Le visage de Galanor était grave, mais il n'y avait pas de surprise dans ses yeux. Comme s'il avait toujours su que cette bataille n'était qu'une étape, qu'un prélude à un plus grand défi. Ses rides creusaient davantage son front, mais son regard n'avait rien perdu de sa sagesse durement acquise.
Lyria, en voyant l'ombre de fatigue qui pesait sur lui, se sentit prise d'un sentiment de responsabilité encore plus grand. Si le Conseil lui faisait porter ce fardeau, ce n'était pas seulement parce qu'elle était la dernière des Valenor. C'était parce que, au fond d'eux, ils savaient qu'elle était la seule à pouvoir supporter un tel poids.
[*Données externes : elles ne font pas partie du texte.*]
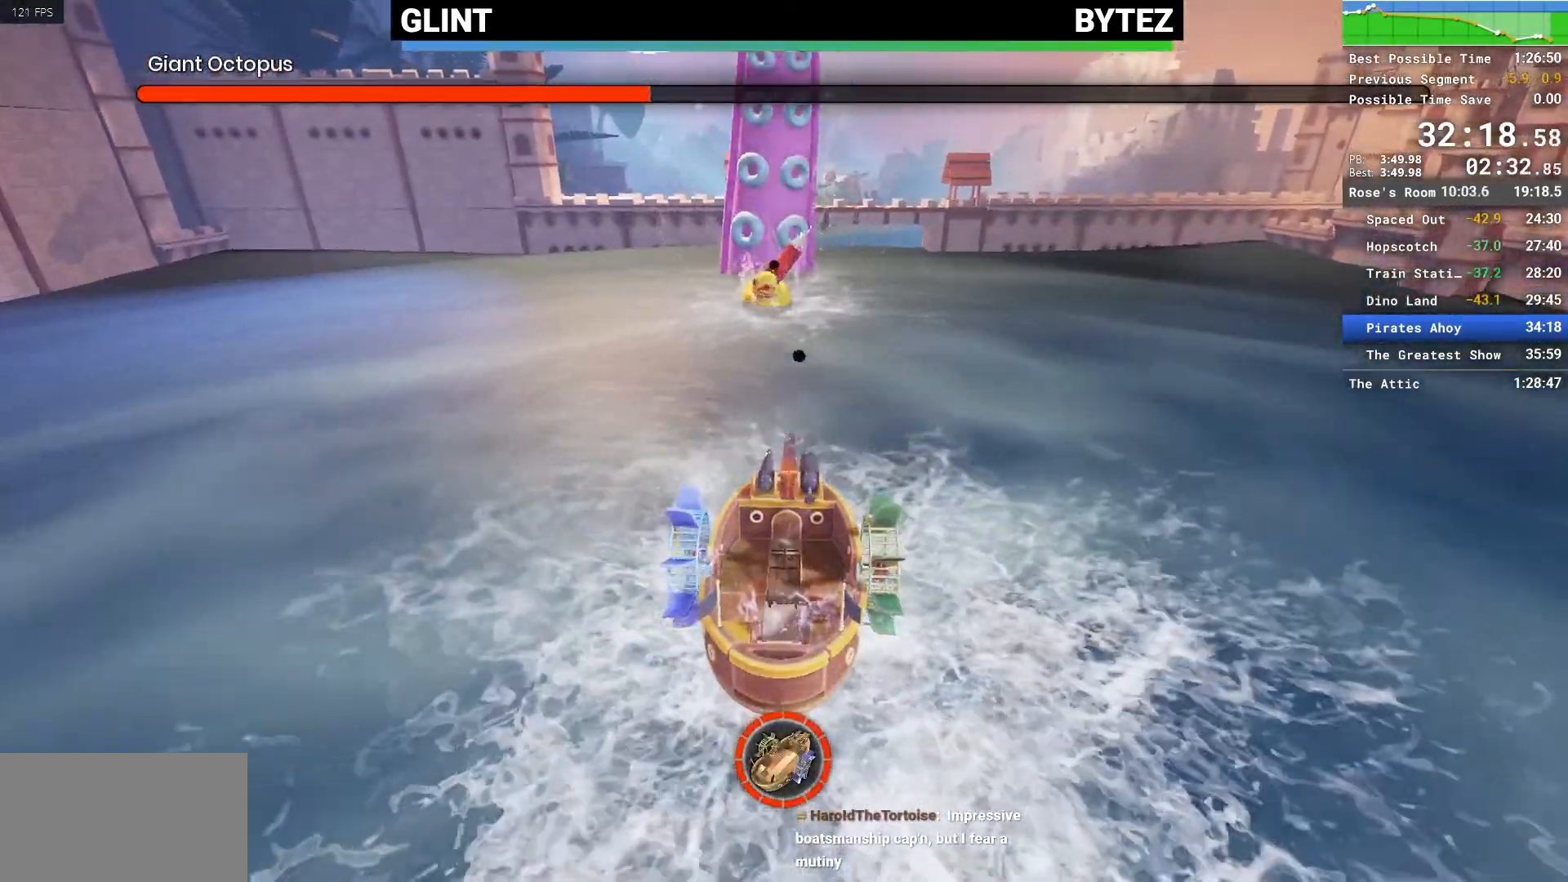
{"keys": ["d"], "mouse": ["left"], "events": [[33, "mouse_left", "down"], [67, "d", "down"], [67, "mouse_left", "up"], [217, "mouse_left", "down"]]}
Elle se tourna vers Kaelen, qui observait les alentours avec ses yeux rouges et glacés. Il ne semblait pas fatigué, mais il était aussi clair qu'il réfléchissait. Kaelen n'était pas qu'un soldat, ou un prince vampire. Il était aussi un stratège. Un survivant.
« C'est la première fois qu'ils s'approchent autant du sanctuaire, » dit-elle finalement, rompant le silence lourd qui pesait sur eux.
Galanor hocha lentement la tête, ses yeux observant les ruines des machines avec une tristesse infinie.
« Ce n'est pas une coïncidence. Ils savent, tout comme nous, que la magie est en déclin. Ils sentent notre faiblesse, tout comme toi tu sens la terre s'éteindre sous tes pieds. »
Lyria baissa les yeux, sentant l'écho de ces mots résonner en elle.
Chaque pas qu'elle faisait dans cette forêt était une réminiscence douloureuse de ce que son peuple avait perdu.
Les racines des arbres millénaires, qui autrefois s'enfonçaient dans le sol magique avec une force inébranlable, étaient maintenant desséchées, se fracturant sous le poids des siècles.
Lyria observa les racines des arbres, ces vestiges autrefois porteurs de vie, maintenant comme des cadavres enracinés dans une terre stérile. C'était une douleur familière, un fardeau qui semblait s'alourdir chaque jour, à chaque nouvelle preuve du déclin de son peuple et de la terre d'Eryndor.
Ce poids la poussait à envisager l'impensable, cette alliance avec Kaelen, un vampire.
Elle se redressa, fixant Galanor, cherchant des réponses dans le regard du vieux mage. Mais celui-ci, bien que sage, portait la même tristesse qu'elle.
Le monde autour d'eux s'éteignait, et même les plus grands érudits du Conseil ne pouvaient rien faire de plus à par retarder l'inévitable.